- _EXERCISE_
Produce word for word the lines of the data below running from the one that has "M689,1273L699,1304L676,1310L666,1281Z" to the one that has "M1091,157L1162,0", inclusive, and no others.

━━━━━━

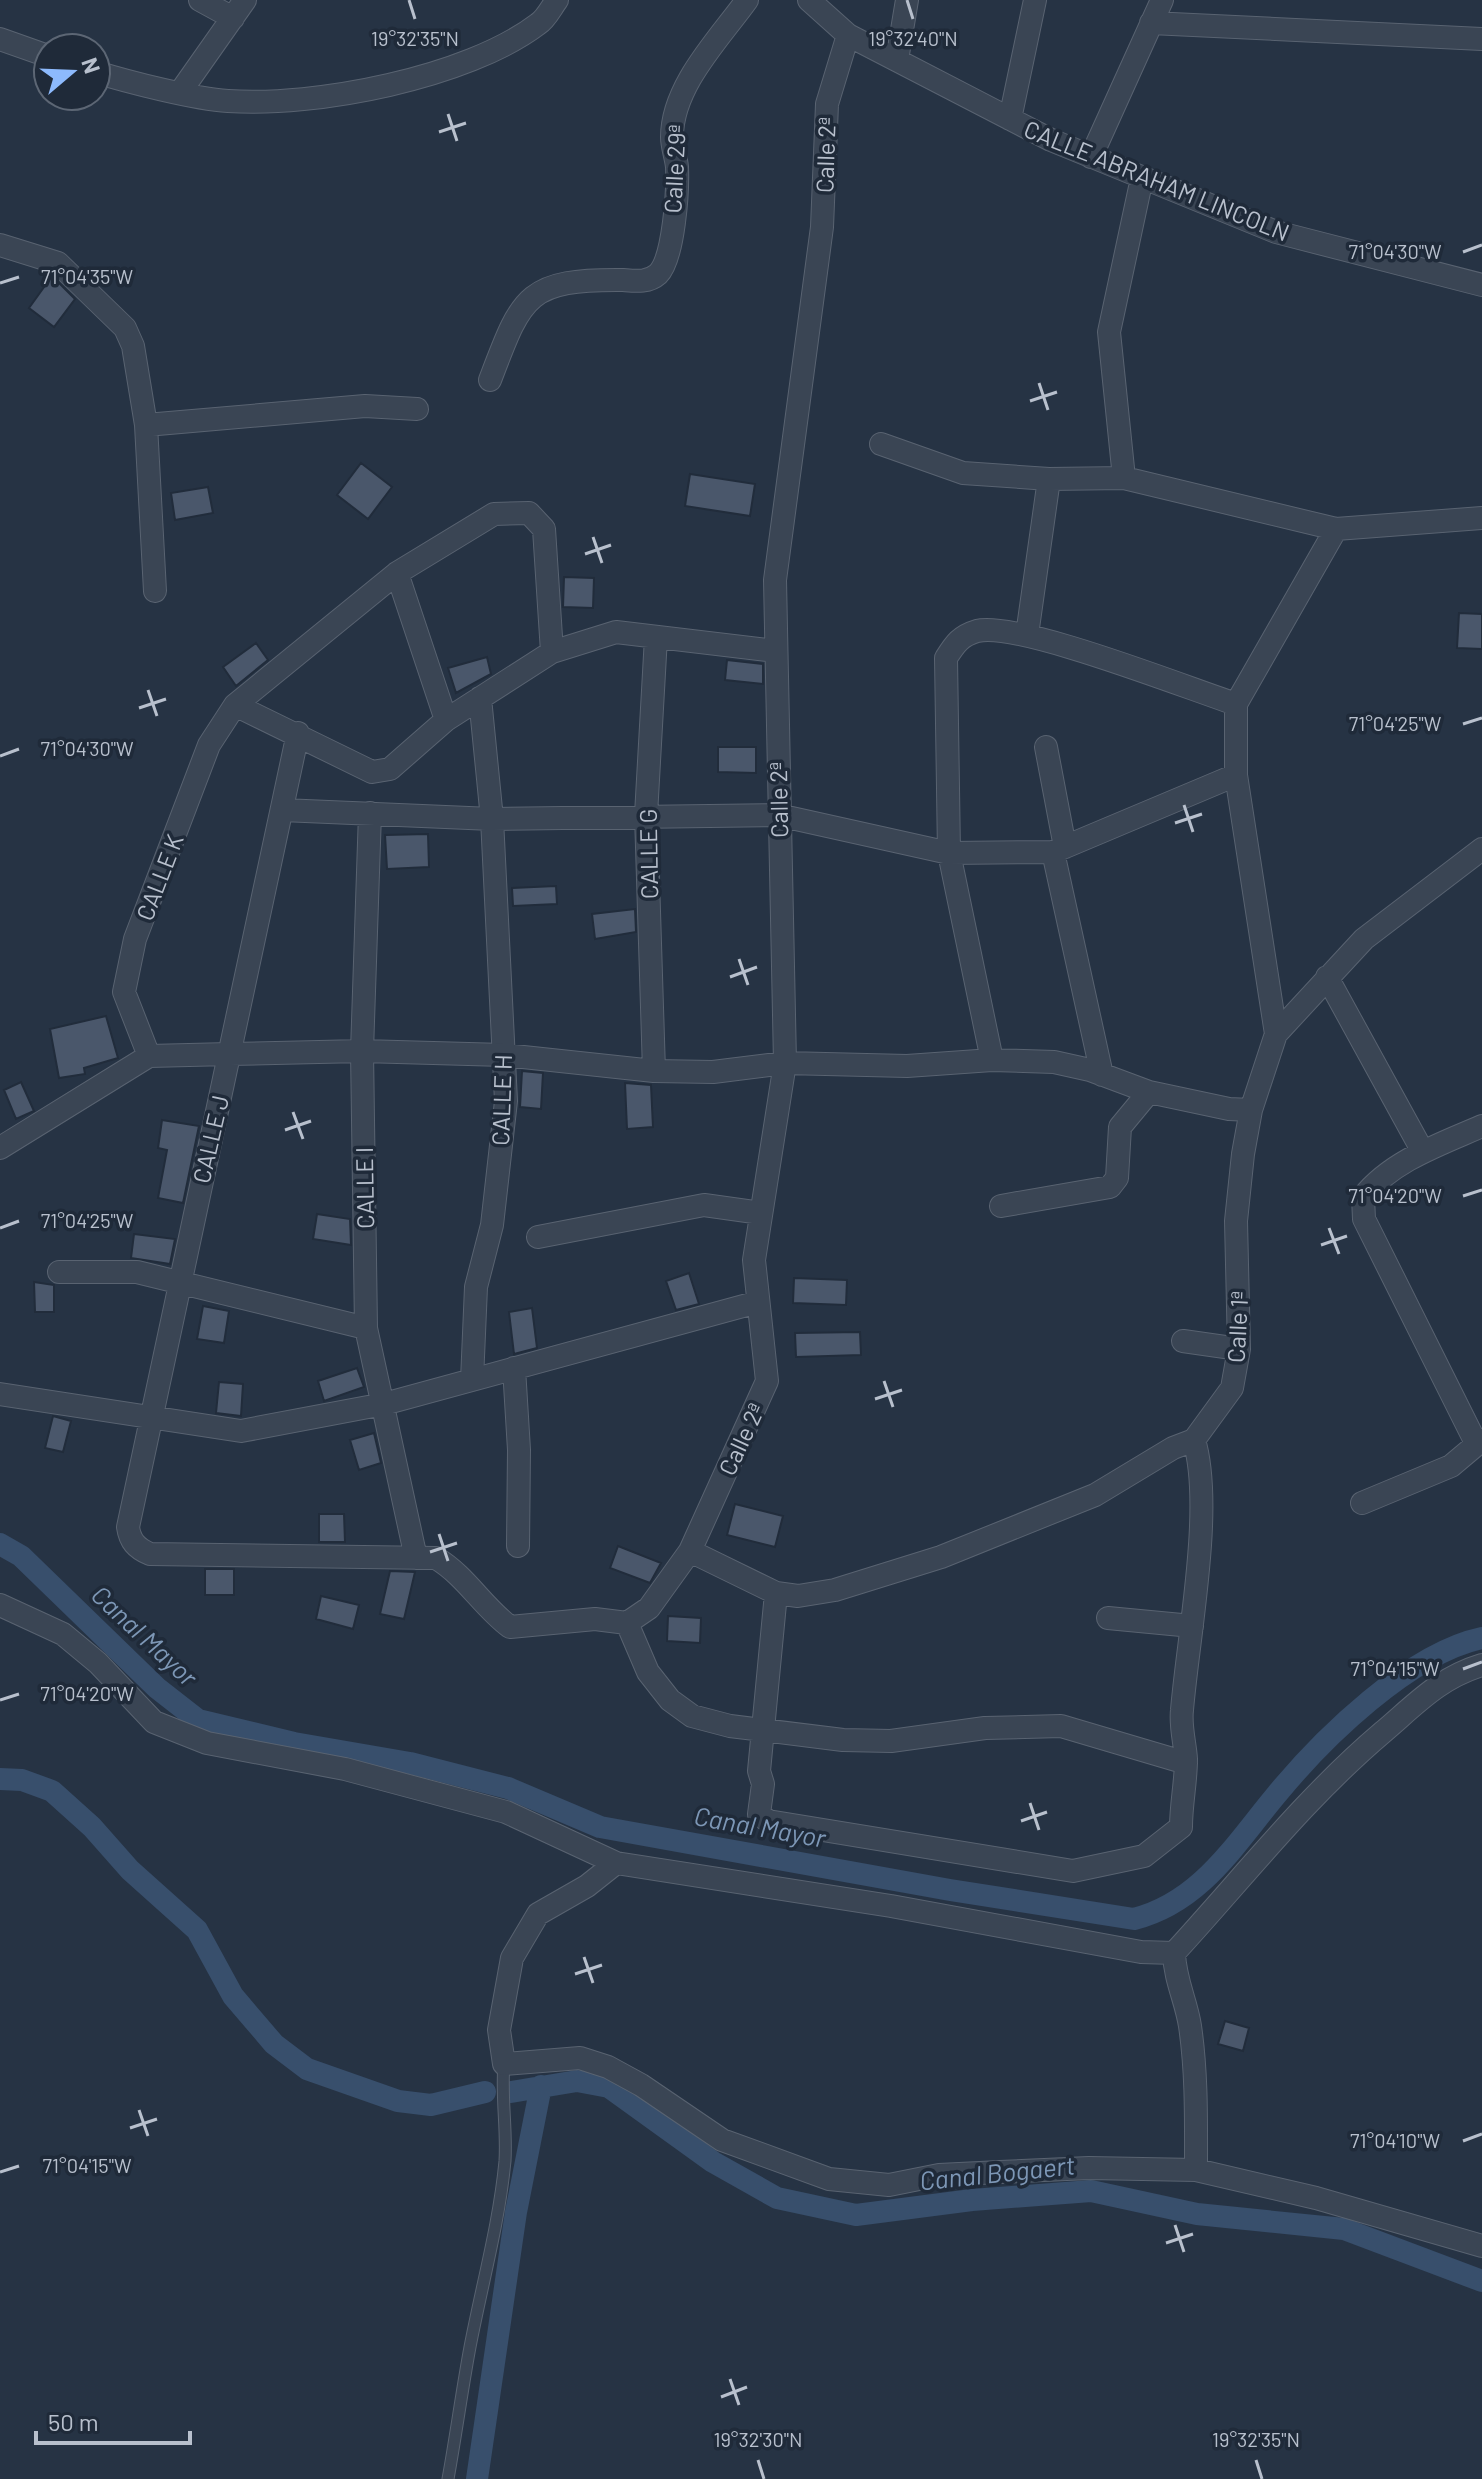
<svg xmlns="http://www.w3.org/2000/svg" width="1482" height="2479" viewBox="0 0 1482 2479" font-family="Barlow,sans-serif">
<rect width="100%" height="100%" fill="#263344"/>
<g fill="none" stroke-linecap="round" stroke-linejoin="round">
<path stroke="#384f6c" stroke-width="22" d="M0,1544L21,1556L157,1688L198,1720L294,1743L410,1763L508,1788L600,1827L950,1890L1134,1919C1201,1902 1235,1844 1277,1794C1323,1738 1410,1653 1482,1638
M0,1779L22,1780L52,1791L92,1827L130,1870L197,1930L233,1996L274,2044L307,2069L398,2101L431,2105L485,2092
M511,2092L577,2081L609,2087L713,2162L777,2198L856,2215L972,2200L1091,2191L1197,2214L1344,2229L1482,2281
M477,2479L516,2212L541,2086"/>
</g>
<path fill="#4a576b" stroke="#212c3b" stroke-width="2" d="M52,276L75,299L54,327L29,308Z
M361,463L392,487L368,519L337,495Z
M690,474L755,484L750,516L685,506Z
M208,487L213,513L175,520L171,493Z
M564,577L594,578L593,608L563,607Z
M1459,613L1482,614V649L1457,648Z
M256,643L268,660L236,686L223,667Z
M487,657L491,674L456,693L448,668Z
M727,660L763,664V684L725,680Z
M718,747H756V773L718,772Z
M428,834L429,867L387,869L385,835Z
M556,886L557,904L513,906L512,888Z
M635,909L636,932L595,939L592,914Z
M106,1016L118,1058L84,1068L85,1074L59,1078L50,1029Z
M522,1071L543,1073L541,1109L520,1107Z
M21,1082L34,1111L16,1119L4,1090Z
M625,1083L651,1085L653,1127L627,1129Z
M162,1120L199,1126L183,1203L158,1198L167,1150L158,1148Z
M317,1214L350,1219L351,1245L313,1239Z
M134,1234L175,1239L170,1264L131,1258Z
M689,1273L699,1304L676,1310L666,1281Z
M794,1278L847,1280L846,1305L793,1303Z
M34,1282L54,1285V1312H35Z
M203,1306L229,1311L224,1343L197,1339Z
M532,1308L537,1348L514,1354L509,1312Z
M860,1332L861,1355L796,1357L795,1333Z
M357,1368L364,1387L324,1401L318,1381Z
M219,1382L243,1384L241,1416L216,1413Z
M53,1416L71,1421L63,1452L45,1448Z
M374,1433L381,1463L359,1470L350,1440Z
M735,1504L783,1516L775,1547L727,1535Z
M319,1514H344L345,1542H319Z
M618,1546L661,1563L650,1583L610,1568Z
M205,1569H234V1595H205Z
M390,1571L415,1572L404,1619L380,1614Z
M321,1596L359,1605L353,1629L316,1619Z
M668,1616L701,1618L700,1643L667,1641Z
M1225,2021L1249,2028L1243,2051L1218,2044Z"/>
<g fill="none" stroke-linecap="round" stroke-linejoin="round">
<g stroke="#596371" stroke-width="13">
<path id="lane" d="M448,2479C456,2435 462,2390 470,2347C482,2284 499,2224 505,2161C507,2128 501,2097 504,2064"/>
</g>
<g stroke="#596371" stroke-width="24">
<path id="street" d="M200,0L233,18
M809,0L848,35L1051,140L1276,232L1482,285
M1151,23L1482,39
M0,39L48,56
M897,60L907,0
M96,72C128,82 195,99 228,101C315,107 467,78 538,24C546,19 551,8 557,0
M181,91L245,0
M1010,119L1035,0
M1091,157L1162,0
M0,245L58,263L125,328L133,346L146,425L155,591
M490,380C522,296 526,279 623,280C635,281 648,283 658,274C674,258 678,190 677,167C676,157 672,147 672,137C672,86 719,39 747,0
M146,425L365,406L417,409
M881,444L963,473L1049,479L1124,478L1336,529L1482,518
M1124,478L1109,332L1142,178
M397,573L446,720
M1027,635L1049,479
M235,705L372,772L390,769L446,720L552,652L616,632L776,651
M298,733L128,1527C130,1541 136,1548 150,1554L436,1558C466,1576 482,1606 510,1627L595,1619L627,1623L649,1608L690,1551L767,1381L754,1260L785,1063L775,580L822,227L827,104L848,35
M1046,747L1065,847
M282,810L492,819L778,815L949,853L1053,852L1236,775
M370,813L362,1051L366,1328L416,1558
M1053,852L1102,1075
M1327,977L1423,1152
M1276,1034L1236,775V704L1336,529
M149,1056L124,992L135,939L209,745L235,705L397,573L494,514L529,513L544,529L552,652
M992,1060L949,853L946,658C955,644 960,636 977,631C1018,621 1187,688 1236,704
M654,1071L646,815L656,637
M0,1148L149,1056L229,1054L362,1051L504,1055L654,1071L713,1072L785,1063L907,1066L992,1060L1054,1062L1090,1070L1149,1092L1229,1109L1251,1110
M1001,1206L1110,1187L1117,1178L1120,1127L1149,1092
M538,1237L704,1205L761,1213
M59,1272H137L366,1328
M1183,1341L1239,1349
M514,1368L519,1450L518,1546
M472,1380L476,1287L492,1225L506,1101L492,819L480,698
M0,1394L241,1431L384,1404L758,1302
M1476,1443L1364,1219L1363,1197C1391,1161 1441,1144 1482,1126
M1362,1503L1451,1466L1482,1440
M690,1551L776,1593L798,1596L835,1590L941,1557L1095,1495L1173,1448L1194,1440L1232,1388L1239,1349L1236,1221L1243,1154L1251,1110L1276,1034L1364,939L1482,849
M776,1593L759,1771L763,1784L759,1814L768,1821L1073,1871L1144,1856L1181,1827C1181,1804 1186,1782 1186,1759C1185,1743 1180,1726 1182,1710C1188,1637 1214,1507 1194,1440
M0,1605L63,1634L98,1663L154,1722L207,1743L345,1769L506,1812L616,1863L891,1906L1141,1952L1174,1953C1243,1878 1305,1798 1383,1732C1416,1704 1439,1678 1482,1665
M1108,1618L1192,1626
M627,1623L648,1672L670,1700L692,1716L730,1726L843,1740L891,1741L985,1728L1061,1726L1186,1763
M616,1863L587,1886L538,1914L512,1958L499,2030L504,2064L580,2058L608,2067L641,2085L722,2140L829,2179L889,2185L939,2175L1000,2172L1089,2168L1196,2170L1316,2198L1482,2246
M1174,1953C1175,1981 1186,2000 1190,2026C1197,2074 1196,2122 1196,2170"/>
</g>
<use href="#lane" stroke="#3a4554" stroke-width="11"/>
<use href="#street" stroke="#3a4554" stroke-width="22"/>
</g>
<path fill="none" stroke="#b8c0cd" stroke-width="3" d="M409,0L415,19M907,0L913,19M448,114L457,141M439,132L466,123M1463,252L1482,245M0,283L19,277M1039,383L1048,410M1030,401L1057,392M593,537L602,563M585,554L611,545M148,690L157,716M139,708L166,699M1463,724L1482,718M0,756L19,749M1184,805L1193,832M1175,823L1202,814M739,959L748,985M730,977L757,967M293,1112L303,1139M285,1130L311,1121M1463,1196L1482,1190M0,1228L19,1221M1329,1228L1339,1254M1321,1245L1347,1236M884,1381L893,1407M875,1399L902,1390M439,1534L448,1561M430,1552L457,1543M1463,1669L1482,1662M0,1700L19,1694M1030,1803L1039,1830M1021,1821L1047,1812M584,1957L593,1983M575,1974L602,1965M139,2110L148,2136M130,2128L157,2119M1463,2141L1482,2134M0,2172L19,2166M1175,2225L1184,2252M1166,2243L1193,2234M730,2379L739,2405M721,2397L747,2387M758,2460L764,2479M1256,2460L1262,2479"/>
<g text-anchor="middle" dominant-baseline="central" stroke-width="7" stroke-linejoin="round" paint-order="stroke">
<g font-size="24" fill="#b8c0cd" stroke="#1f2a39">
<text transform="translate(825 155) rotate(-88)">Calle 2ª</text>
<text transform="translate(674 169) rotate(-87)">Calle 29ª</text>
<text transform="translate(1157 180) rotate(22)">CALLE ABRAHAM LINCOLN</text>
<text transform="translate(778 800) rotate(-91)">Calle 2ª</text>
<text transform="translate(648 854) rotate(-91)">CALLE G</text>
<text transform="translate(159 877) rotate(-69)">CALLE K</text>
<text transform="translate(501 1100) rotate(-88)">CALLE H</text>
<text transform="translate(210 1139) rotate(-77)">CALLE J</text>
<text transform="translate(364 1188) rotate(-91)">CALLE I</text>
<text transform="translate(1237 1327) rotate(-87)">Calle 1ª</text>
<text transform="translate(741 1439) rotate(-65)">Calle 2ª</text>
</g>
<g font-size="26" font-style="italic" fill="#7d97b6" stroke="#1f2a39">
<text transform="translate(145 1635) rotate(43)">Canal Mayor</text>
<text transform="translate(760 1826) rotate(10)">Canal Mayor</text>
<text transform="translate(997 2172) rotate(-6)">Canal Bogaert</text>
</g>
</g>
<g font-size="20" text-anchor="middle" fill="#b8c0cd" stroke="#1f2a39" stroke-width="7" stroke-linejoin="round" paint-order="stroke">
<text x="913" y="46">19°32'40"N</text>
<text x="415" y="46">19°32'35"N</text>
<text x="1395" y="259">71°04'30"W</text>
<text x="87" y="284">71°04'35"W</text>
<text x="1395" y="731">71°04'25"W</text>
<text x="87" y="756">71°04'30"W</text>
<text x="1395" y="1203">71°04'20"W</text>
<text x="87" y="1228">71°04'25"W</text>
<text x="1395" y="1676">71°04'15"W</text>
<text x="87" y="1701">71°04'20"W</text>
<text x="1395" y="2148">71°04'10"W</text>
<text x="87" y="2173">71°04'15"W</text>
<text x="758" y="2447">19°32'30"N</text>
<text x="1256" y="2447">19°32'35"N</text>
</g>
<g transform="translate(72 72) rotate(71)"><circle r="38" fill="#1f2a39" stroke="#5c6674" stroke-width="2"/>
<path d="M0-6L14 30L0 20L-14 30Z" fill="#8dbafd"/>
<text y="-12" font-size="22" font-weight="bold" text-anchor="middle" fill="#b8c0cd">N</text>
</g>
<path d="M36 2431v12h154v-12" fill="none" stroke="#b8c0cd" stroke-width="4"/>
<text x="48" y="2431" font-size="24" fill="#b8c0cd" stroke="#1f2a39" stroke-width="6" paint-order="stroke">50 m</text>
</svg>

━━━━━━

- _TASK RESULT_
M689,1273L699,1304L676,1310L666,1281Z
M794,1278L847,1280L846,1305L793,1303Z
M34,1282L54,1285V1312H35Z
M203,1306L229,1311L224,1343L197,1339Z
M532,1308L537,1348L514,1354L509,1312Z
M860,1332L861,1355L796,1357L795,1333Z
M357,1368L364,1387L324,1401L318,1381Z
M219,1382L243,1384L241,1416L216,1413Z
M53,1416L71,1421L63,1452L45,1448Z
M374,1433L381,1463L359,1470L350,1440Z
M735,1504L783,1516L775,1547L727,1535Z
M319,1514H344L345,1542H319Z
M618,1546L661,1563L650,1583L610,1568Z
M205,1569H234V1595H205Z
M390,1571L415,1572L404,1619L380,1614Z
M321,1596L359,1605L353,1629L316,1619Z
M668,1616L701,1618L700,1643L667,1641Z
M1225,2021L1249,2028L1243,2051L1218,2044Z"/>
<g fill="none" stroke-linecap="round" stroke-linejoin="round">
<g stroke="#596371" stroke-width="13">
<path id="lane" d="M448,2479C456,2435 462,2390 470,2347C482,2284 499,2224 505,2161C507,2128 501,2097 504,2064"/>
</g>
<g stroke="#596371" stroke-width="24">
<path id="street" d="M200,0L233,18
M809,0L848,35L1051,140L1276,232L1482,285
M1151,23L1482,39
M0,39L48,56
M897,60L907,0
M96,72C128,82 195,99 228,101C315,107 467,78 538,24C546,19 551,8 557,0
M181,91L245,0
M1010,119L1035,0
M1091,157L1162,0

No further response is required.